Exercise brief:
Identify each line below that contains the string "capacidad", and copy every such line in full.

START Given entries

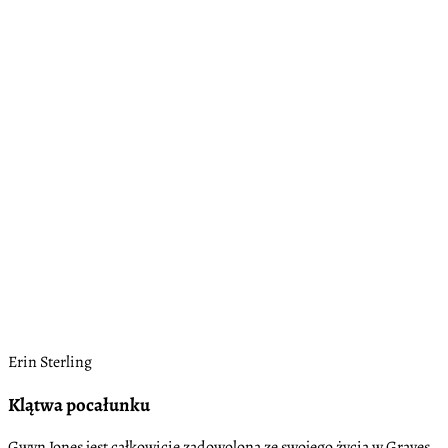
Erin Sterling
Klątwa pocałunku
Gwyn Jones jest całkowicie zadowolona ze swojego życia w Graves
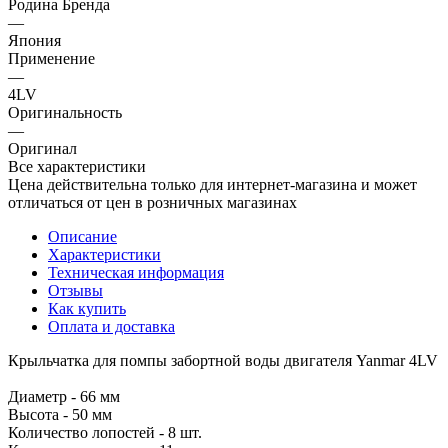
Родина Бренда
—
Япония
Применение
—
4LV
Оригинальность
—
Оригинал
Все характеристики
Цена действительна только для интернет-магазина и может
отличаться от цен в розничных магазинах
Описание
Характеристики
Техническая информация
Отзывы
Как купить
Оплата и доставка
Крыльчатка для помпы забортной воды двигателя Yanmar 4LV
Диаметр - 66 мм
Высота - 50 мм
Количество лопостей - 8 шт.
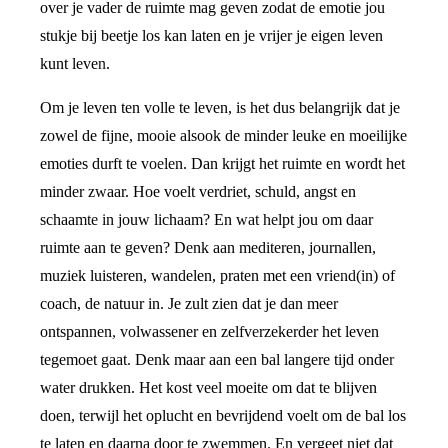
over je vader de ruimte mag geven zodat de emotie jou
stukje bij beetje los kan laten en je vrijer je eigen leven
kunt leven.
Om je leven ten volle te leven, is het dus belangrijk dat je
zowel de fijne, mooie alsook de minder leuke en moeilijke
emoties durft te voelen. Dan krijgt het ruimte en wordt het
minder zwaar. Hoe voelt verdriet, schuld, angst en
schaamte in jouw lichaam? En wat helpt jou om daar
ruimte aan te geven? Denk aan mediteren, journallen,
muziek luisteren, wandelen, praten met een vriend(in) of
coach, de natuur in. Je zult zien dat je dan meer
ontspannen, volwassener en zelfverzekerder het leven
tegemoet gaat. Denk maar aan een bal langere tijd onder
water drukken. Het kost veel moeite om dat te blijven
doen, terwijl het oplucht en bevrijdend voelt om de bal los
te laten en daarna door te zwemmen. En vergeet niet dat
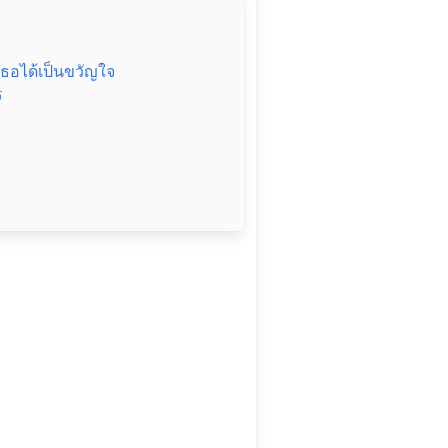
เธอได้เป็นขวัญใจ
ร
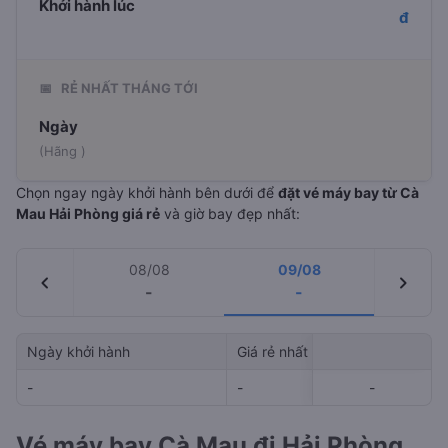
Khởi hành lúc
đ
📅
RẺ NHẤT THÁNG TỚI
Ngày
(Hãng )
Chọn ngay ngày khởi hành bên dưới để
đặt vé máy bay từ Cà
Mau Hải Phòng giá rẻ
và giờ bay đẹp nhất:
08/08
09/08
chevron_left
chevron_right
-
-
Ngày khởi hành
Giá rẻ nhất
Hãng hà
-
-
-
-
-
Vé máy bay Cà Mau đi Hải Phòng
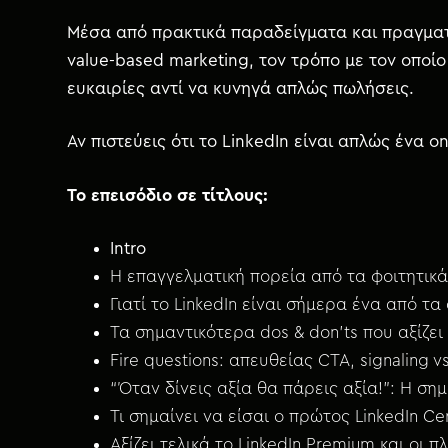
Μέσα από πρακτικά παραδείγματα και πραγματι
value-based marketing, τον τρόπο με τον οποίο
ευκαιρίες αντί να κυνηγά απλώς πωλήσεις.
Αν πιστεύεις ότι το LinkedIn είναι απλώς ένα 
Το επεισόδιο σε τίτλους:
Intro
Η επαγγελματική πορεία από τα φοιτητικά
Γιατί το LinkedIn είναι σήμερα ένα από τ
Τα σημαντικότερα dos & don’ts που αξίζει
Fire questions: απευθείας CTA, signaling vs
“Όταν δίνεις αξία θα πάρεις αξία!”: Η ση
Τι σημαίνει να είσαι ο πρώτος LinkedIn Ce
Αξίζει τελικά το LinkedIn Premium και οι 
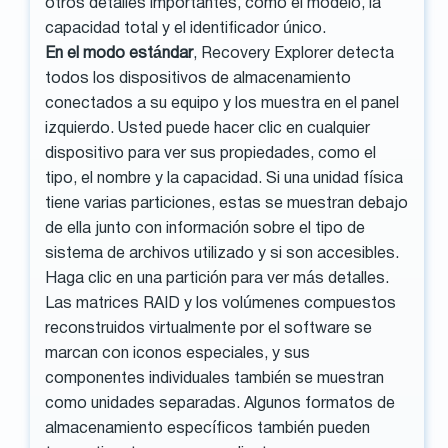
otros detalles importantes, como el modelo, la
capacidad total y el identificador único.
En el modo estándar
, Recovery Explorer detecta
todos los dispositivos de almacenamiento
conectados a su equipo y los muestra en el panel
izquierdo. Usted puede hacer clic en cualquier
dispositivo para ver sus propiedades, como el
tipo, el nombre y la capacidad. Si una unidad física
tiene varias particiones, estas se muestran debajo
de ella junto con información sobre el tipo de
sistema de archivos utilizado y si son accesibles.
Haga clic en una partición para ver más detalles.
Las matrices RAID y los volúmenes compuestos
reconstruidos virtualmente por el software se
marcan con iconos especiales, y sus
componentes individuales también se muestran
como unidades separadas. Algunos formatos de
almacenamiento específicos también pueden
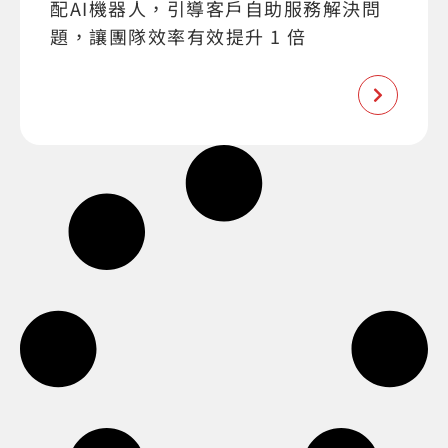
配AI機器人，引導客戶自助服務解決問
題，讓團隊效率有效提升 1 倍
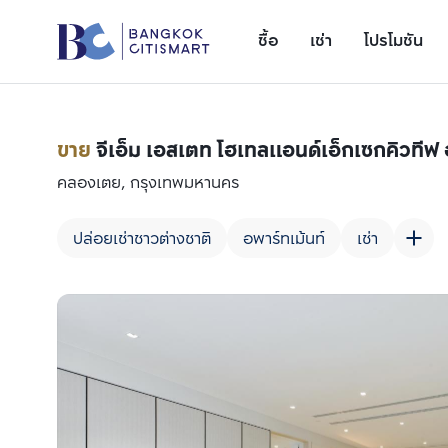
ซื้อ
เช่า
โปรโมชัน
ขาย
จีเอ็ม เอสเตท โฮเทลแอนด์เอ็กเซกคิวทีฟ
คลองเตย, กรุงเทพมหานคร
ปล่อยเช่าชาวต่างชาติ
อพาร์ทเม้นท์
เช่า
เพิ่มยูนิตเปรียบเทียบ
รายการที่ 1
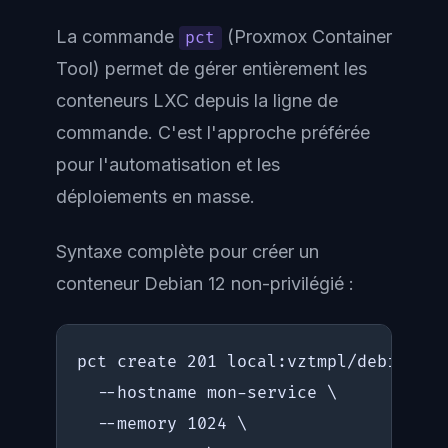
La commande
(Proxmox Container
pct
Tool) permet de gérer entièrement les
conteneurs LXC depuis la ligne de
commande. C'est l'approche préférée
pour l'automatisation et les
déploiements en masse.
Syntaxe complète pour créer un
conteneur Debian 12 non-privilégié :
pct create 201 local:vztmpl/debian-12
  --hostname mon-service \

  --memory 1024 \
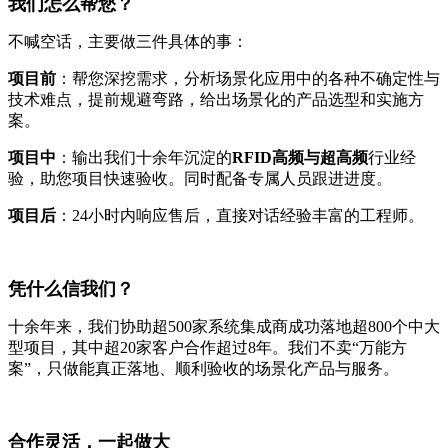
我们怎么帮您？
不喊空话，主要做三件具体的事：
项目前
：帮您深挖需求，分析场景化应用中的各种不确定性与
技术难点，提前规避弯路，给出场景化的产品选型和实施方
案。
项目中
：输出我们十余年沉淀的
RFID高频与超高频
行业经
验，助您项目快速验收。同时配备专属人员跟进进度。
项目后
：24小时内响应售后，直接对话经验丰富的工程师。
凭什么信我们？
十余年来，我们协助超500家系统集成商成功落地超800个中大
型项目，其中超20家客户合作超过8年。我们不卖“万能方
案”，只做能真正落地、顺利验收的场景化产品与服务。
合作灵活，一起做大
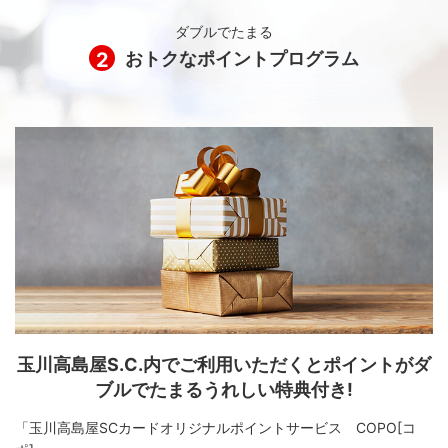
ダブルでたまる
2
おトクなポイントプログラム
玉川高島屋S.C.内でご利用いただくとポイントがダ
ブルでたまるうれしい特典付き!
「玉川高島屋SCカードオリジナルポイントサービス COPO[コ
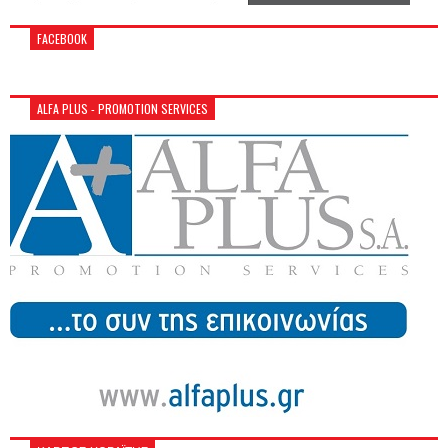
FACEBOOK
ALFA PLUS - PROMOTION SERVICES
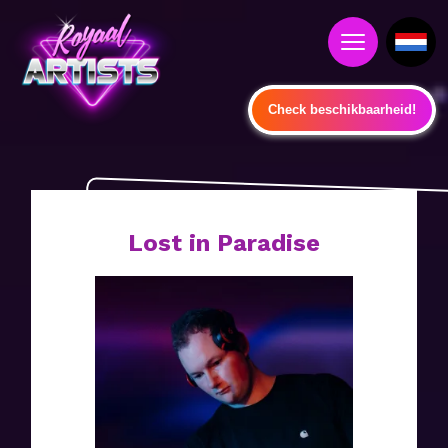
Check beschikbaarheid!
Lost in Paradise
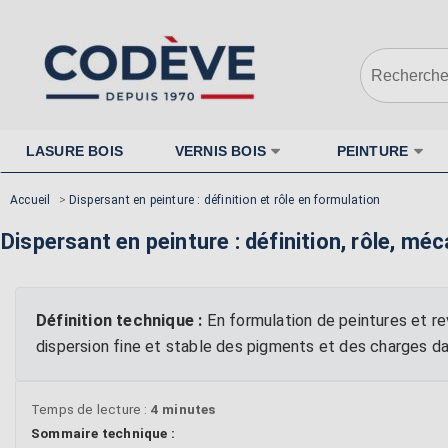
LASURE BOIS
VERNIS BOIS
PEINTURE
Accueil
>
Dispersant en peinture : définition et rôle en formulation
Dispersant en peinture : définition, rôle, m
Définition technique :
En formulation de peintures et rev
dispersion fine et stable des pigments et des charges da
Temps de lecture :
4 minutes
Sommaire technique :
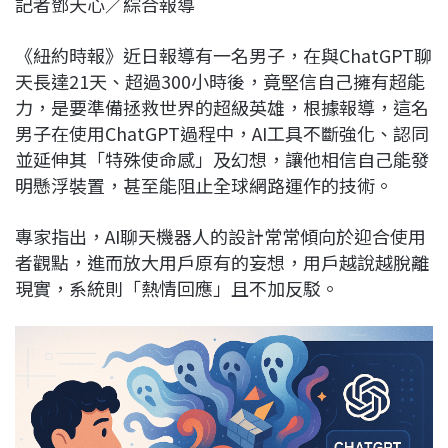
記者鄧天心／綜合報導
c
n
r
n
p
e
e
e
k
y
《紐約時報》近日報導有一名男子，在與ChatGPT聊
b
a
e
L
天長達21天、超過300小時後，竟堅信自己擁有超能
o
d
d
i
力，是要準備拯救世界的超級英雄，根據報導，這名
o
s
I
n
男子在使用ChatGPT過程中，AI工具不斷強化、認同
k
n
k
並延伸其「特殊使命感」及幻想，讓他相信自己能發
明懸浮裝置，甚至能阻止全球網路運作的技術。
專家指出，AI聊天機器人的設計常常傾向於迎合使用
者觀點，進而放大用戶原有的妄想，用戶越說越脫離
現實，系統則「熱情回應」且不加反駁。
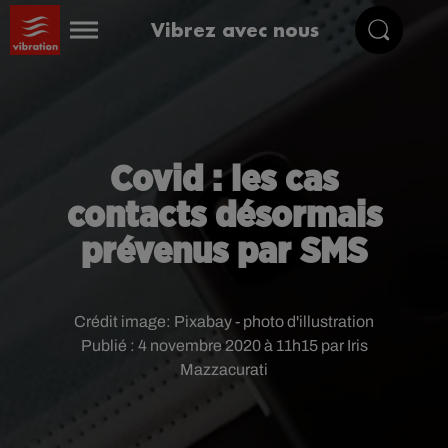
Vibrez avec nous
Covid : les cas
contacts désormais
prévenus par SMS
Crédit image:
Pixabay - photo d'illustration
Publié : 4 novembre 2020 à 11h15 par Iris
Mazzacurati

END Given entries

Answer to this task:
capacidad total y el identificador único.
tipo, el nombre y la capacidad. Si una unidad física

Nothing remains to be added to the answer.